Derbyshire in the East Midlands acts as an ideal location for exploring the Peak District and Pennine ranges. Long associated with tribal sites, castles and lead ore mining, Derbyshire’s industrial past has given way to commuting to major cities like Derby, as well as to its natural resources and tourist sites. Visitors can explore the Peak District, which crosses between Derbyshire and neighbouring counties like Greater Manchester, the city of Derby, Chatsworth House, the Bluebell Arboretum, and the Dovedale Ravine. More on these attractions can be found below:
1 – Walk the Peak District
The Peak District is a national park that is primarily located within Derbyshire. The landscape is generally flat with sloping hills, and is one of the best places in the UK to see rare flora and fauna, as well as manmade routes lie Jacob’s Ladder. The Peak District is also ideal for viewing rare birds like the Golden Plover, and contains extensive potholing and rock climbing formations. Ambitious walkers can tackle the Pennine Way, a 251 mile walk that stretches from the Peak District up to the border with Scotland.
2 – Visit Derby
The city of Derby can trace its roots back to Roman and Saxon settlements, and to the industry provided along the River Derwent. A key city during the Industrial Revolution, Derby’s 20th century growth was driven by car manufacturing via Rolls Royce and Toyota plants. Visitors can take in Derby Cathedral, the Derby Industrial Museum, art galleries, Pickford’s House Museum, and Derby County Football Club’s Pride Park Stadiums.
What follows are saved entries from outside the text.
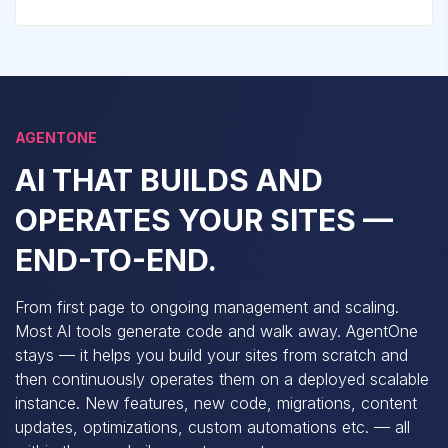
AGENTONE
AI THAT BUILDS AND
OPERATES YOUR SITES —
END-TO-END.
From first page to ongoing management and scaling.
Most AI tools generate code and walk away. AgentOne
stays — it helps you build your sites from scratch and
then continuously operates them on a deployed scalable
instance. New features, new code, migrations, content
updates, optimizations, custom automations etc. — all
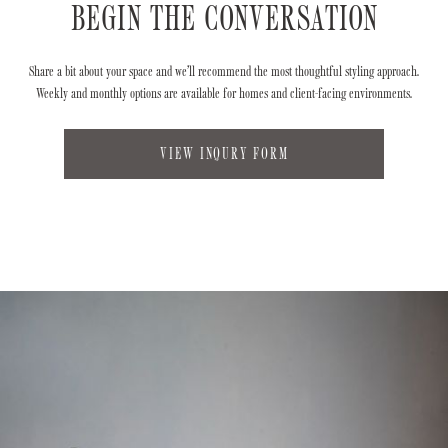
BEGIN THE CONVERSATION
Share a bit about your space and we’ll recommend the most thoughtful styling approach.
Weekly and monthly options are available for homes and client-facing environments.
VIEW INQURY FORM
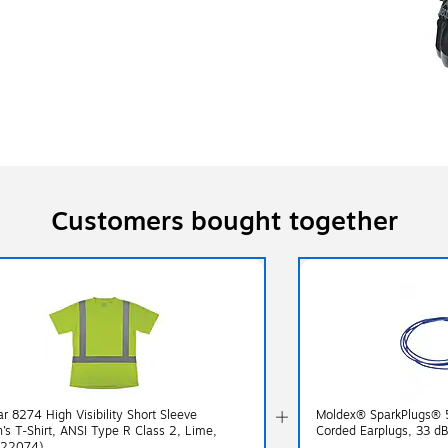
Customers bought together
r 8274 High Visibility Short Sleeve
Moldex® SparkPlugs® 
s T-Shirt, ANSI Type R Class 2, Lime,
Corded Earplugs, 33 d
(22074)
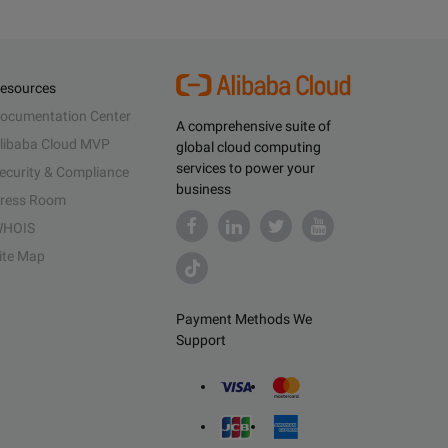
esources
ocumentation Center
A comprehensive suite of
libaba Cloud MVP
global cloud computing
services to power your
ecurity & Compliance
business
ress Room
HOIS
ite Map
Payment Methods We
Support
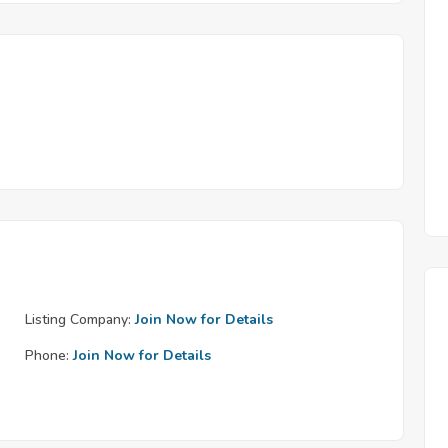
Listing Company:
Join Now for Details
Phone:
Join Now for Details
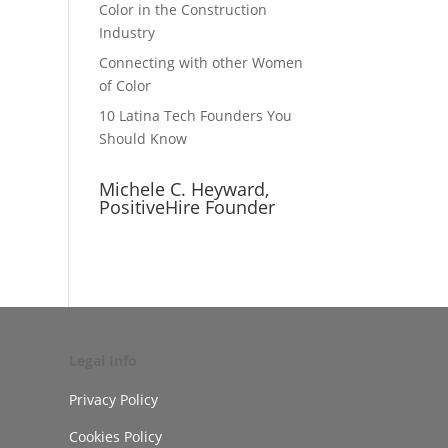
Color in the Construction
Industry
Connecting with other Women
of Color
10 Latina Tech Founders You
Should Know
Michele C. Heyward,
PositiveHire Founder
Legal Info
Privacy Policy
Cookies Policy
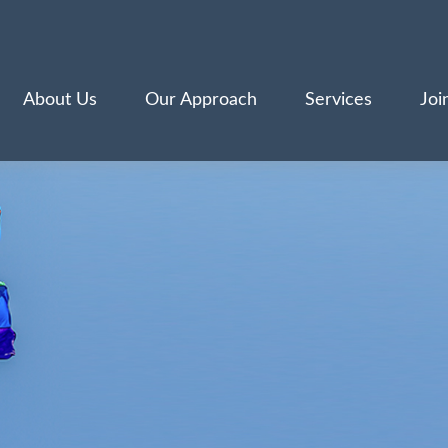
About Us
Our Approach
Services
Joi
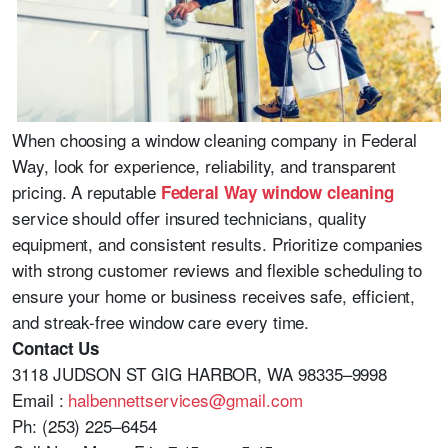
When choosing a window cleaning company in Federal
Way, look for experience, reliability, and transparent
pricing. A reputable
Federal Way window cleaning
service should offer insured technicians, quality
equipment, and consistent results. Prioritize companies
with strong customer reviews and flexible scheduling to
ensure your home or business receives safe, efficient,
and streak-free window care every time.
Contact Us
3118 JUDSON ST GIG HARBOR, WA 98335–9998
Email :
halbennettservices@gmail.com
Ph: (253) 225–6454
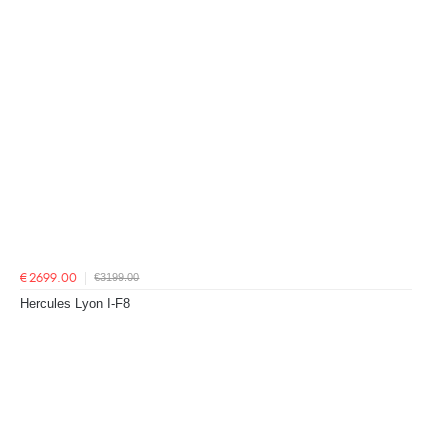
€3199.00
€2699.00
Hercules Lyon I-F8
Cultural attractions include open air events at Darley Park, the QUAD art gallery and cinema, and the Derby Playhouse.
3 – Explore Chatsworth House
A stately home that is open to the public, Chatsworth House is located near to Bakewell and Chesterfield. The home of the Cavendish family, Chatsworth has stood for hundreds of years, and became a national attraction in 1950. While only a small proportion of the stately home’s rooms are open to the public, visitors can take in world class art galleries, drawing rooms, tapestries, and one of the most diverse gardens in the UK.
Over 300,000 visitors come to Chatsworth every year to take in the house, its walled gardens, woodlands, and exhibitions.
4 – Visit the Bluebell Arboretum
Home to rare trees and plant nurseries, the Bluebell Arboretum is near to Smisby, and has been a key conservation site since 1992. The Arboretum is primarily concerned with protecting rare trees and plants, which include Chinese dogwood and giant redwood. Included as part of the National Gardens scheme, the Arboretum holds a wide range of family friendly exhibitions and tours. It’s also a cheap day out, with adults charged £2.50, and children going free.
5 – Dovedale Ravine
A National Trust property, Dovedale Ravine is primarily made up of limestone, and is found along the River Dove. Leading attractions include Victorian Stepping Stones, gift shops and a tea room, and guided tours for the area’s many geological sites of interest. Over a million visitors a year come to this part of the Peak District, which forms part of the South Peak Estate. The nearby village of Milldale also makes for an ideal stop off point for those travelling to the Ravine.